Start of PROVIDED DATA

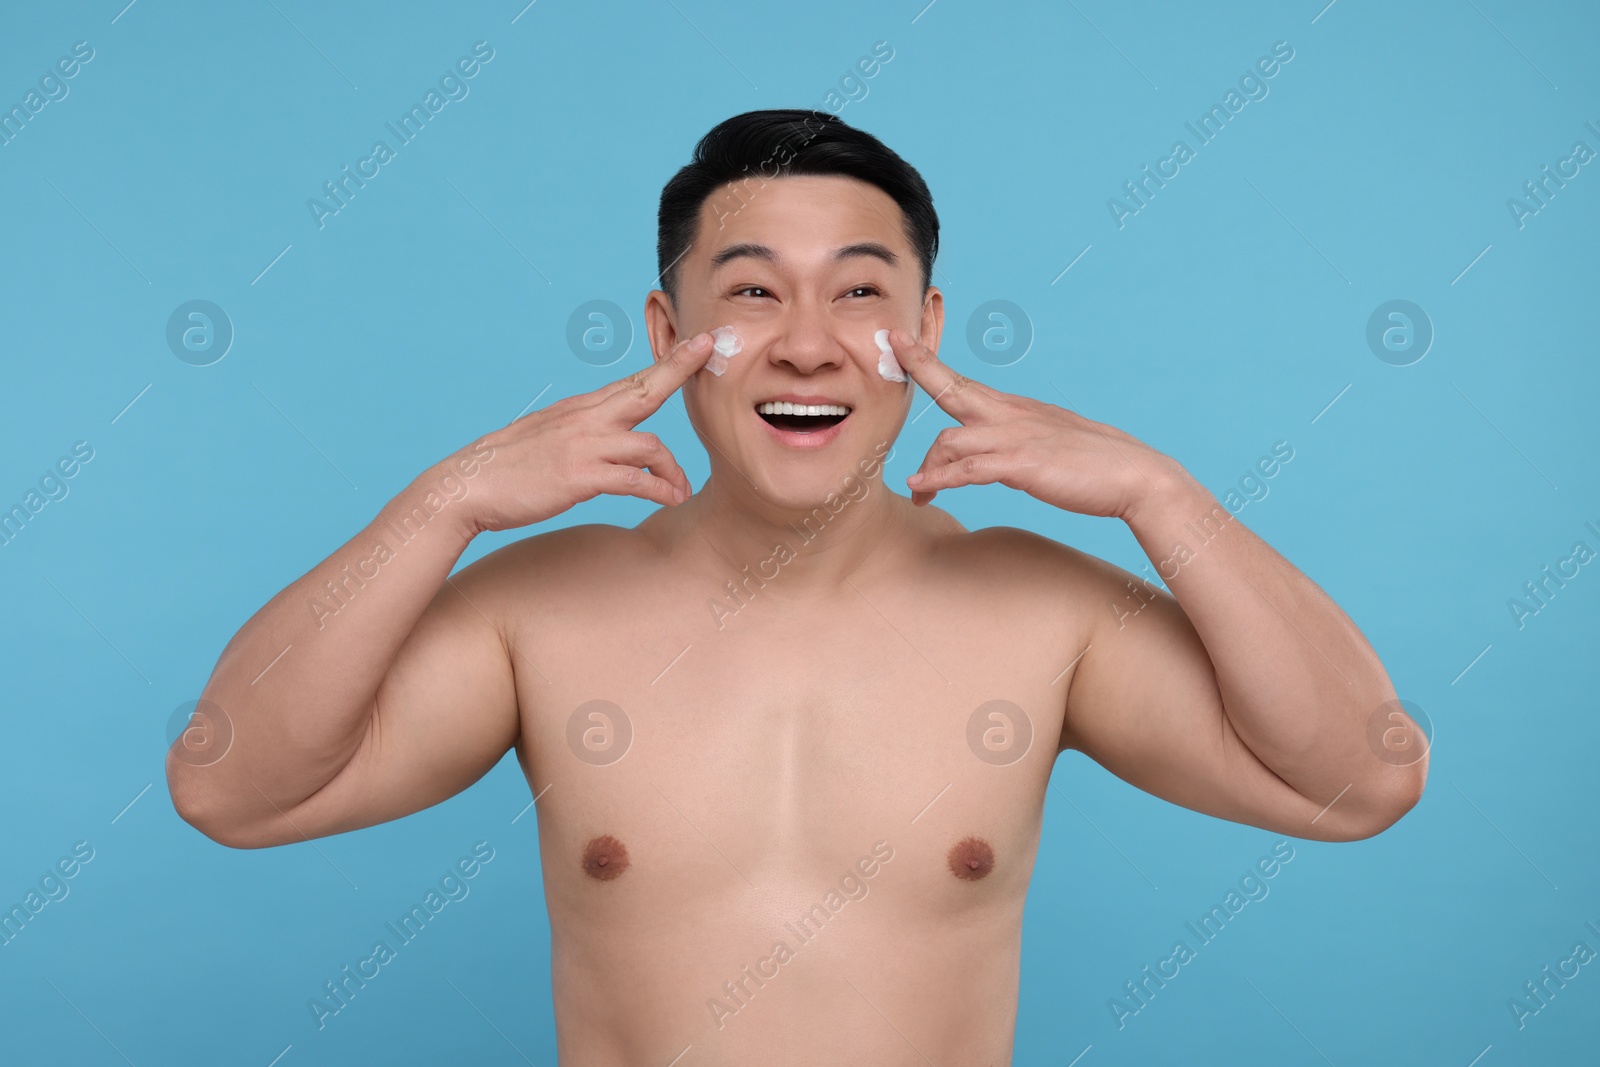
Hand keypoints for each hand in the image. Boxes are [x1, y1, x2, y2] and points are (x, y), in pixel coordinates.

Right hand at [446, 331, 714, 534]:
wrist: (466, 487)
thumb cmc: (506, 467)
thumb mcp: (546, 436)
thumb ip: (580, 431)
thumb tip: (604, 437)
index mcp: (579, 409)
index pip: (632, 381)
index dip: (668, 362)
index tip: (697, 343)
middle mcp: (584, 419)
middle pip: (644, 389)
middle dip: (679, 369)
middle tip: (710, 350)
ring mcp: (582, 445)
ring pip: (648, 444)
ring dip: (672, 469)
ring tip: (681, 488)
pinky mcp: (579, 476)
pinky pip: (633, 480)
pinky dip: (658, 489)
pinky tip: (672, 499)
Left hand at [891, 329, 1183, 518]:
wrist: (1137, 476)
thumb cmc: (1096, 464)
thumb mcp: (1050, 443)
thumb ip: (1018, 441)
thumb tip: (995, 454)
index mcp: (1017, 409)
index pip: (965, 381)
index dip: (931, 362)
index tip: (904, 342)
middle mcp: (1012, 416)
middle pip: (953, 386)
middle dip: (920, 366)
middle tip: (889, 347)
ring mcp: (1016, 438)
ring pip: (951, 439)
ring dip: (927, 465)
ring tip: (916, 489)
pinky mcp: (1022, 465)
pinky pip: (968, 470)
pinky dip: (940, 478)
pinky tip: (920, 488)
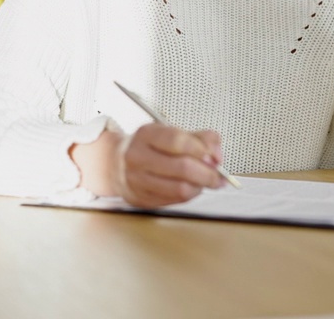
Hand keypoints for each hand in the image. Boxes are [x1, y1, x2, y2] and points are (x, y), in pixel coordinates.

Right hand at [88, 124, 224, 207]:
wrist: (114, 163)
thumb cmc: (150, 146)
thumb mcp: (171, 132)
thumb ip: (200, 138)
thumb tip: (217, 155)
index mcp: (146, 134)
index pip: (177, 141)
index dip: (202, 149)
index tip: (215, 157)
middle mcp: (138, 157)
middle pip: (182, 168)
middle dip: (208, 174)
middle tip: (219, 176)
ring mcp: (137, 180)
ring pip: (179, 189)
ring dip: (200, 187)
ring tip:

End of PROVIDED DATA

WORK ITEM
Starting at the line where "thumb cmc: (1096, 464)" appears, restate every line through the end of the records above exactly, but omit the pictures.

EXERCISE RESULT
thumb cmc: (1096, 464)
thumb mcp: (1050, 443)
thumb ip: (1018, 441)
thumb tip: (995, 454)
index mcp: (1017, 409)
index pip: (965, 381)
index dip: (931, 362)
index tip: (904, 342)
middle mcp: (1012, 416)
middle pip: (953, 386)
middle dip: (920, 366)
middle tip: (889, 347)
ring mcp: (1016, 438)
ring pip: (951, 439)
ring dip: (927, 465)
ring tip: (916, 489)
pinky mcp: (1022, 465)
pinky pip: (968, 470)
pinky dip: (940, 478)
pinky tip: (920, 488)
Hand keypoints for each hand in the image. Boxes are [x1, y1, x2, y2] and points are (x, y), in pixel coordinates.

Right hand at [88, 124, 224, 207]:
wrist: (114, 163)
thumb cmc: (150, 146)
thumb mcp: (171, 132)
thumb ip: (200, 138)
thumb tip: (217, 155)
index mcp: (146, 134)
index pip: (177, 141)
index dip: (202, 149)
index tip: (215, 157)
middle mcp: (138, 157)
middle pip: (182, 168)
middle dip: (208, 174)
middle tip: (219, 176)
ring mcp: (137, 180)
ring pip: (179, 189)
ring dip: (200, 187)
ring tip:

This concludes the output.